• **WHAT IS EXPECTED**: Copy the records below, replacing every instance of "dashed" with "broken" and leaving everything else unchanged.

* begin *

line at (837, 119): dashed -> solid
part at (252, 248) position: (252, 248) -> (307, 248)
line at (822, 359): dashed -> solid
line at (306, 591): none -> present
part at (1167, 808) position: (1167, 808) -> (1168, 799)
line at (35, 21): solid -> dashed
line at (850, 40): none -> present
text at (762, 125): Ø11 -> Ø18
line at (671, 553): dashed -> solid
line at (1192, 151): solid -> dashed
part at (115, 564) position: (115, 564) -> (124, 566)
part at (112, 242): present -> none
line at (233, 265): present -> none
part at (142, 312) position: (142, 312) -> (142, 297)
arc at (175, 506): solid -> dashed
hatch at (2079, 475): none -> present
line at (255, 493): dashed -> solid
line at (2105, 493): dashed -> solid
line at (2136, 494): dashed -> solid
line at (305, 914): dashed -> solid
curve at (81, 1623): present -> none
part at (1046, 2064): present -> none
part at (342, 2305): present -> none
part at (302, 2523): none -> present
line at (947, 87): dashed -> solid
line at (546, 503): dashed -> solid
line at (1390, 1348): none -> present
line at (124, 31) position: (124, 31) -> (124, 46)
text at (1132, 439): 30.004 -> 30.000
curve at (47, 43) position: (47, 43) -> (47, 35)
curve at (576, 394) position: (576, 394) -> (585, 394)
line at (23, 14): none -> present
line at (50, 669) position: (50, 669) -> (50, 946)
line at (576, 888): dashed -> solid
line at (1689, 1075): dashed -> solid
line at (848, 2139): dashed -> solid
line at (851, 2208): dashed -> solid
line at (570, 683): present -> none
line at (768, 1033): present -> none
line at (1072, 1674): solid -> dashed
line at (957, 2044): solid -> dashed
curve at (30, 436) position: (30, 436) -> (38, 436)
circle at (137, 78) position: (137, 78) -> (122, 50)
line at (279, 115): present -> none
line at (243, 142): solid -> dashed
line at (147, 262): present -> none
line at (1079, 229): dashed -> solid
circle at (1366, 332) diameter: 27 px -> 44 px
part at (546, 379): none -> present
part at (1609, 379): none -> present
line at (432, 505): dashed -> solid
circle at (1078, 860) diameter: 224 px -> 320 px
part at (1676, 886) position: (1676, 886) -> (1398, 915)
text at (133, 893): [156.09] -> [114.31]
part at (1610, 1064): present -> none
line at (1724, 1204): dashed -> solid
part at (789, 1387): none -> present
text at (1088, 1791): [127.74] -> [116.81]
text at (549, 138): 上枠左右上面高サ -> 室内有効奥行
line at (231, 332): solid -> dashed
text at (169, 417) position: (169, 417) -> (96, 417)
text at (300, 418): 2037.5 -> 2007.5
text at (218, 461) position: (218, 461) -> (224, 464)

* end *

• **RESPONSE**:
line at (837, 119): broken -> solid
part at (252, 248) position: (252, 248) -> (307, 248)
line at (822, 359): broken -> solid
line at (306, 591): none -> present
part at (1167, 808) position: (1167, 808) -> (1168, 799)
line at (35, 21): solid -> broken
line at (850, 40): none -> present
text at (762, 125): Ø11 -> Ø18
line at (671, 553): broken -> solid
line at (1192, 151): solid -> broken
part at (115, 564) position: (115, 564) -> (124, 566)
part at (112, 242): present -> none
line at (233, 265): present -> none
part at (142, 312) position: (142, 312) -> (142, 297)
arc at (175, 506): solid -> broken
hatch at (2079, 475): none -> present
line at (255, 493): broken -> solid
line at (2105, 493): broken -> solid
line at (2136, 494): broken -> solid
line at (305, 914): broken -> solid
curve at (81, 1623): present -> none
part at (1046, 2064): present -> none
part at (342, 2305): present -> none
part at (302, 2523): none -> present
line at (947, 87): broken -> solid
line at (546, 503): broken -> solid
line at (1390, 1348): none -> present
line at (124, 31) position: (124, 31) -> (124, 46)
text at (1132, 439): 30.004 -> 30.000
curve at (47, 43) position: (47, 43) -> (47, 35)
curve at (576, 394) position: (576, 394) -> (585, 394)
line at (23, 14): none -> present
line at (50, 669) position: (50, 669) -> (50, 946)
line at (576, 888): broken -> solid
line at (1689, 1075): broken -> solid
line at (848, 2139): broken -> solid
line at (851, 2208): broken -> solid
line at (570, 683): present -> none
line at (768, 1033): present -> none
line at (1072, 1674): solid -> broken
line at (957, 2044): solid -> broken
curve at (30, 436) position: (30, 436) -> (38, 436)
circle at (137, 78) position: (137, 78) -> (122, 50)
line at (279, 115): present -> none
line at (243, 142): solid -> broken
line at (147, 262): present -> none
line at (1079, 229): broken -> solid
circle at (1366, 332) diameter: 27 px -> 44 px
part at (546, 379): none -> present
part at (1609, 379): none -> present
line at (432, 505): broken -> solid
circle at (1078, 860) diameter: 224 px -> 320 px
part at (1676, 886) position: (1676, 886) -> (1398, 915)
text at (133, 893): [156.09] -> [114.31]
part at (1610, 1064): present -> none
line at (1724, 1204): broken -> solid
part at (789, 1387): none -> present
text at (1088, 1791): [127.74] -> [116.81]
text at (549, 138): 上枠左右上面高サ -> 室内有効奥行
line at (231, 332): solid -> broken
text at (169, 417) position: (169, 417) -> (96, 417)
text at (300, 418): 2037.5 -> 2007.5
text at (218, 461) position: (218, 461) -> (224, 464)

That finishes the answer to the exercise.